Speilvogel's early experience covers work with famous documentarian Robert Flaherty and the original Cinerama group. Along with Richard Leacock, he was a cinematographer on Flaherty's Louisiana Story, which received an Academy Award nomination for Best Writing Motion Picture Story in 1949 and has been selected for the National Film Registry.

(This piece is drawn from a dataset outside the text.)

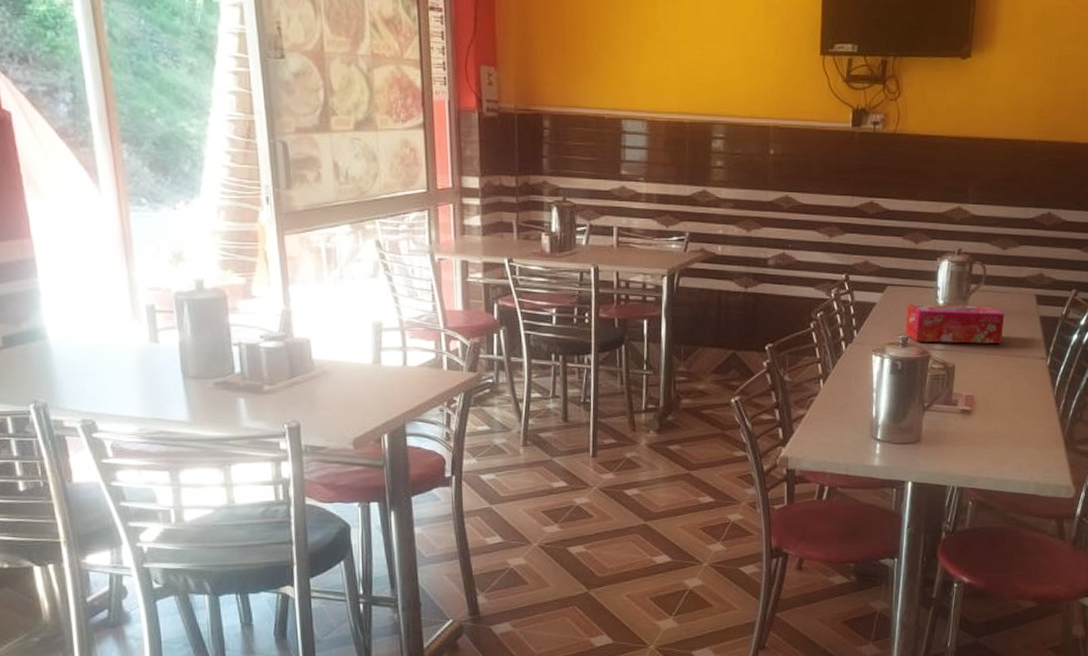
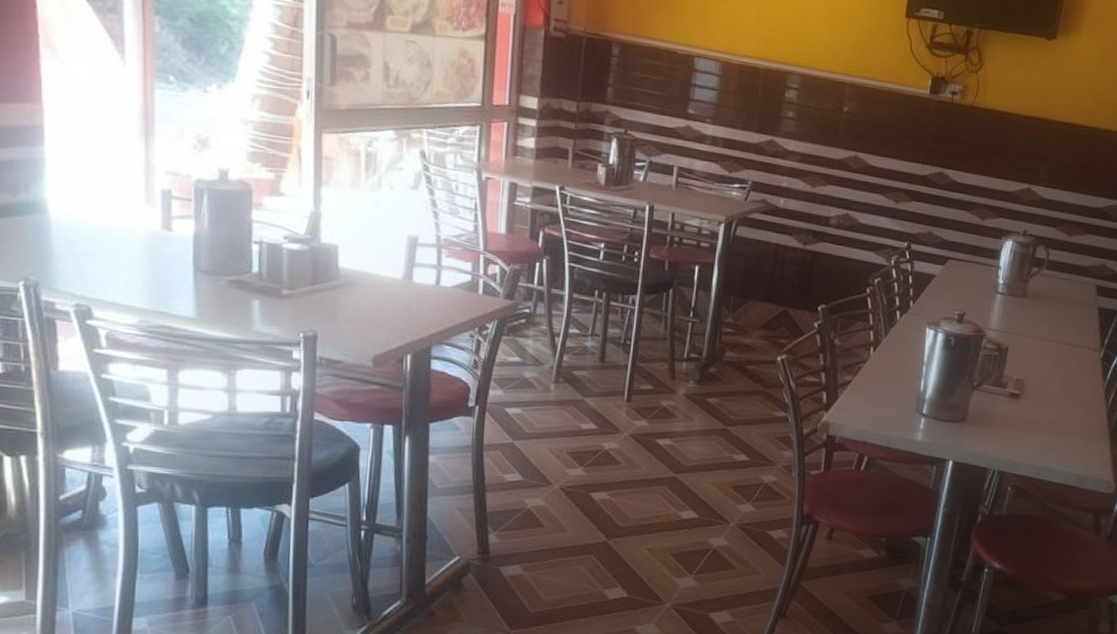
tissue box: present [905,304,1005,344] -> none [961,280,1064,330]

He was an instructor in Cinematography at the American University in Washington, DC. He also served as the newsreel March of Time's photographic chief.
Spielvogel was associated with several commercial and industrial film companies, including MPO Productions, National Film Studios in Washington, DC, Norwood Studios, Potomac Films, On Film, Inc, which he joined in 1961, and Pelican Films.
In New York, he was part of the dynamic art scene around 98 Greene Street, where, according to one scholar, he "supervised the film program and tended the machinery, produced Ads, a chain of television commercials documenting the history of this genre from its beginning-a history that Spielvogel in his days as a pioneering maker of TV commercials had significantly shaped."
He also shot commercial and fictional feature films. Dirtymouth, a biopic of Lenny Bruce, was described by the New York Times reviewer in 1971 as a "very bad movie."